X. Prüfung der Genossenschaft, Prüfungsverband

§ 44 Prüfung

(1) Zwecks Feststellung der wirtschaftlichen Verhältnisse und der Ordnungsmäßigkeit der Geschäftsführung sind die Einrichtungen, die Vermögenslage sowie die Geschäftsführung der Genossenschaft für jedes Geschäftsjahr zu prüfen.

(2) Im Rahmen der Prüfung nach Abs. 1 ist, falls die Größenkriterien des § 53 Abs. 2 GenG überschritten werden, der Jahresabschluss unter Einbeziehung der Buchführung zu prüfen.

(3) Unterschreitet die Genossenschaft die Größenkriterien des § 53 Abs. 2 GenG, kann der Vorstand den Prüfungsverband beauftragen, die Prüfung nach Abs. 1 um die Prüfungsgegenstände des Abs. 2 zu er-weitern. Hiervon unberührt bleibt das Recht des Aufsichtsrates, die erweiterte Prüfung in Erfüllung seiner Aufgaben nach § 38 GenG zu veranlassen.

(4) Soweit die Genossenschaft Prüfungspflichten aus der Makler- und Bauträgerverordnung treffen, ist auch diese Prüfung durchzuführen.

(5) Die Genossenschaft ist Mitglied des Verbandes der Wohnungswirtschaft in Niedersachsen und Bremen e.V. .Sie soll von diesem Prüfungsverband geprüft werden.

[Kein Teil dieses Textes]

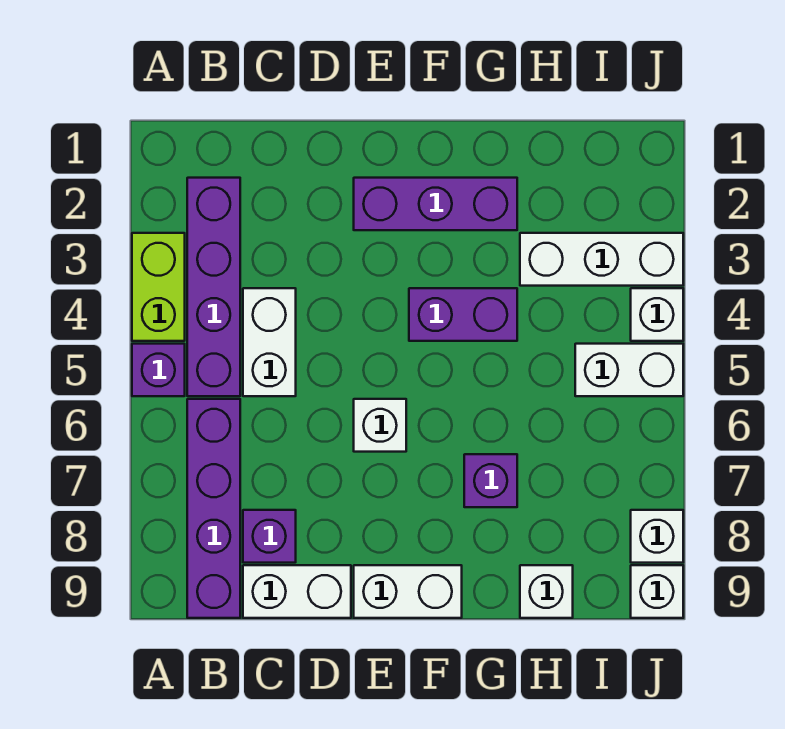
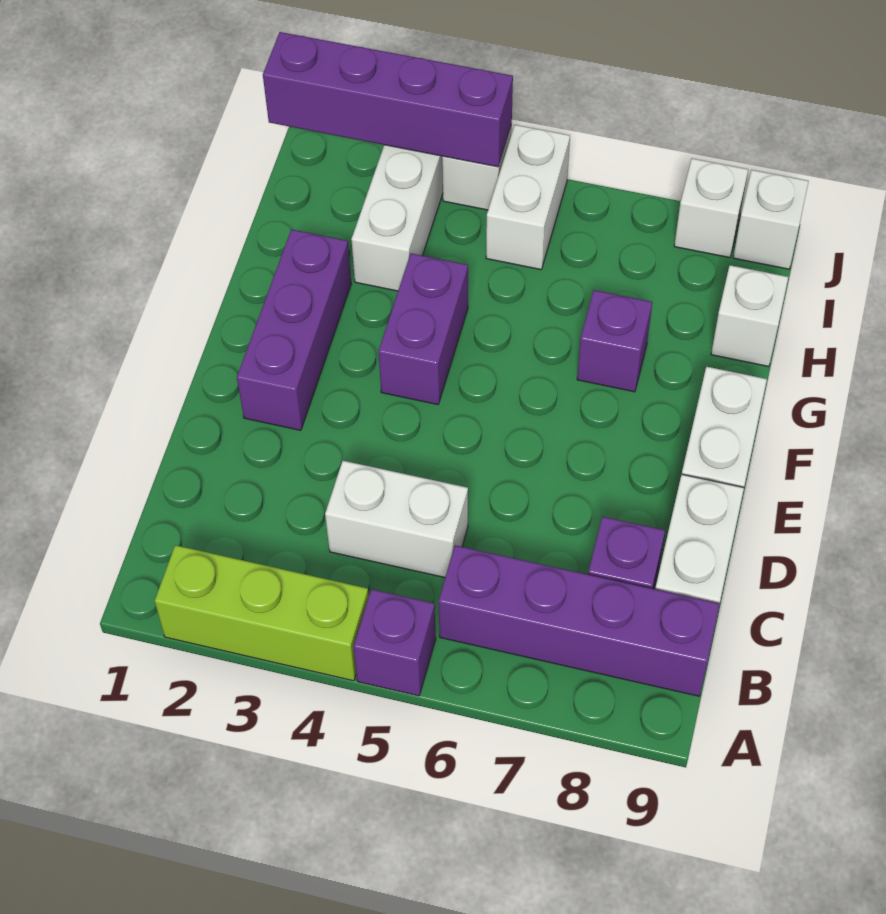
lime 1x2 brick [132,233,185,341] -> lime 1x3 brick [155,545,369,681]
purple 1x4 brick [187,178,240,396] -> purple 1x4 brick moved to [263,32,513,167]
white 1x1 brick [354,399,406,452] -> none

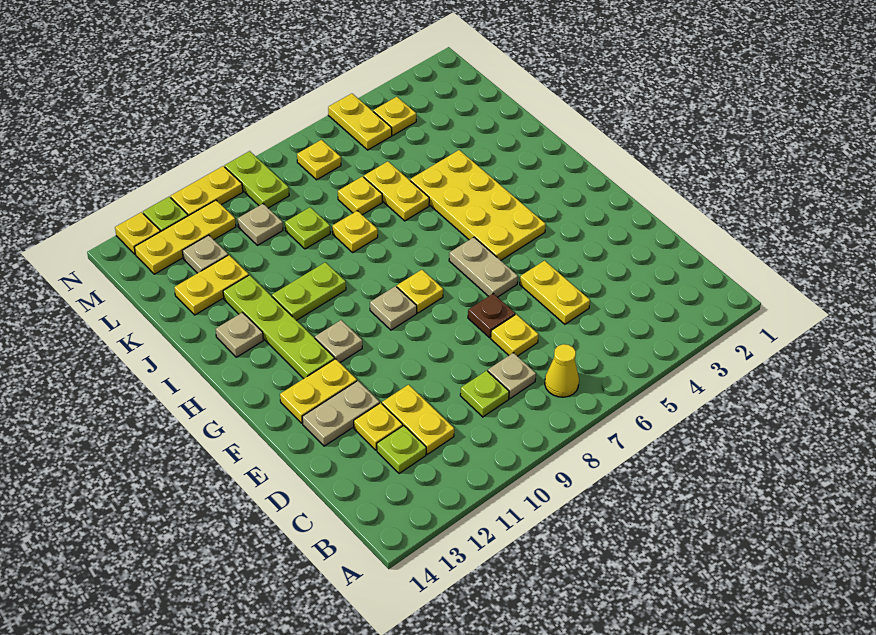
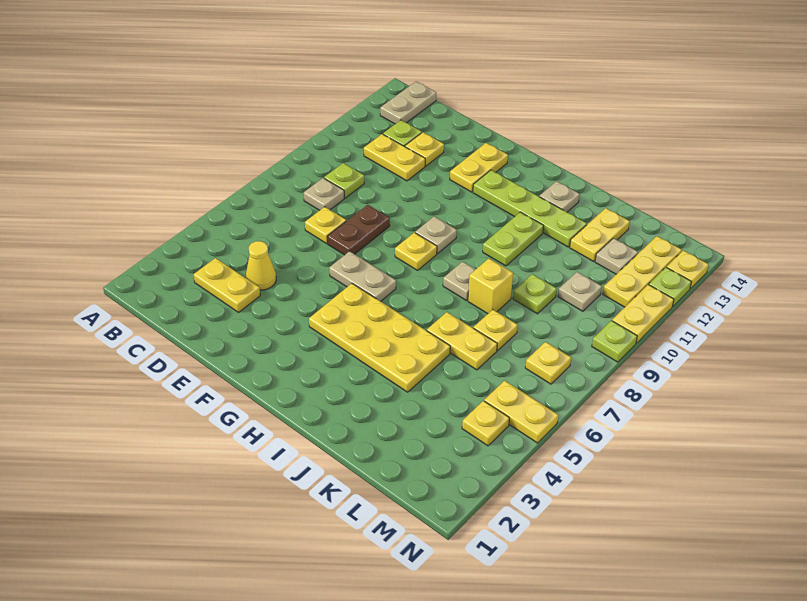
yellow 1x1 cone [545,344,579,397] -> yellow 1x1 cone moved to [246,241,276,290]
yellow 1x2 plate [520,261,590,324] -> yellow 1x2 plate moved to [194,258,260,312]
brown 1x1 plate [468,294,515,338] -> brown 1x2 plate [327,205,390,255]
tan 1x2 plate [302,381,380,446] -> tan 1x2 plate moved to [380,82,436,124]
tan 1x1 plate [315,320,362,362] -> tan 1x1 plate moved to [443,262,476,301]
yellow 1x1 plate [332,211,378,252] -> yellow 1x1 brick [468,258,513,314]
lime 1x2 plate [225,151,289,208] -> lime 1x1 plate [592,321,637,362]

Der Name und Sitz dieses Prüfungsverbandes ist auf der Internetseite oder in Ermangelung einer solchen auf den Geschäftsbriefen anzugeben.

(6) Der Vorstand der Genossenschaft ist verpflichtet, die Prüfung sorgfältig vorzubereiten. Er hat den Prüfern alle Unterlagen und geforderten Aufklärungen zu geben, die für die Durchführung der Prüfung benötigt werden.

(7) Der Vorstand der Genossenschaft hat dem Prüfungsverband den durch die Mitgliederversammlung festgestellten Jahresabschluss unverzüglich mit den Bemerkungen des Aufsichtsrates sowie dessen Bericht einzureichen.

(8) Über das Ergebnis der Prüfung haben Vorstand und Aufsichtsrat in gemeinsamer Sitzung unverzüglich nach Eingang des Prüfungsberichtes zu beraten. Der Prüfungsverband ist berechtigt, an der Sitzung teilzunehmen. Die Organe der Genossenschaft sind verpflichtet, den Beanstandungen und Auflagen des Prüfungsverbandes nachzukommen.

(9) Der Prüfungsverband ist berechtigt, an den Mitgliederversammlungen der Genossenschaft teilzunehmen und sich zu äußern. Er ist daher zu allen Mitgliederversammlungen fristgerecht gemäß § 33 einzuladen.

XI. Auflösung und Abwicklung

§ 45 Auflösung

(1) Die Genossenschaft wird aufgelöst

a) durch Beschluss der Mitgliederversammlung,

b) durch Eröffnung des Insolvenzverfahrens,

c) durch Beschluss des Gerichts, wenn die Zahl der Mitglieder weniger als drei beträgt,

d) durch die übrigen im Genossenschaftsgesetz genannten Fälle.

(2) Für die Abwicklung sind die Bestimmungen des Genossenschaftsgesetzes maßgebend.
Diese Satzung ist durch die Mitgliederversammlung vom 21. Juni 2023 beschlossen worden.


Die Neufassung der Satzung ist am 06.09.2023 in das Genossenschaftsregister des Amtsgerichts Braunschweig eingetragen worden.